UPDATE 1-Con-way profit falls, says competition hurts prices
(Adds details, background, company comment)
CHICAGO Oct 23 (Reuters) - U.S. trucking and logistics company Con-way Inc (CNW.N) on Tuesday posted a lower-than-expected net profit citing pricing pressure and lower yields in a highly competitive less-than-truckload market.
The San Mateo, California-based company also gave a full-year earnings outlook that came in below Wall Street analysts forecasts.
Con-way reported third-quarter net income of $37.3 million, or 78 cents a share, compared with $63.0 million, or $1.24 a share, a year earlier.
Excluding $7.0 million or 9 cents per share in charges related to acquisition and business initiatives in the third quarter, Con-way posted EPS of 87 cents.
Wall Street analysts, on average, had expected earnings of 97 cents per share for the quarter, according to Reuters Estimates.
Less-than-truckload (LTL) operators consolidate smaller loads into a single truck.

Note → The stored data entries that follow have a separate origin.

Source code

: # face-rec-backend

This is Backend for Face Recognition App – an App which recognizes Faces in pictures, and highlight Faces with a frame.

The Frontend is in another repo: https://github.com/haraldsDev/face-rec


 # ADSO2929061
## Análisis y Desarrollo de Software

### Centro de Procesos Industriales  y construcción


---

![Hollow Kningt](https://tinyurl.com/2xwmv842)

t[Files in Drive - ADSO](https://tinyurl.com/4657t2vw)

Commenting on the results in a statement Chief Executive Doug Stotlar described the market as "price sensitive," adding that "yields remain under a pressure, a dynamic that we expect will continue to dampen profit growth in LTL freight through the remainder of the year.
For the quarter Con-way reported revenue of $1.111 billion, up from $1.076 billion a year earlier. Analysts had expected revenue of $1.114 billion.

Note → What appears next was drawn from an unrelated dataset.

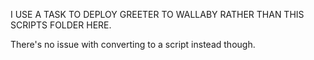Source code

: I USE A TASK TO DEPLOY GREETER TO WALLABY RATHER THAN THIS SCRIPTS FOLDER HERE.

There's no issue with converting to a script instead though.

For the full-year Con-way said it expects EPS to be in a range from $3.07 to $3.17. The company said that forecast includes charges of 17 cents related to acquisition and business initiatives in the third and fourth quarters.
Analysts had forecast EPS for the full year of $3.47.
Con-way completed the acquisition of Joplin, Missouri-based truckload - or long-haul trucking - company Contract Freighters Inc for $750 million in August.
The U.S. trucking market has suffered from weak volumes since the third quarter of 2006, a slowdown that some analysts and industry insiders have termed a "freight recession."
That soft market has lead to many truckers to cut prices in a bid to win more business.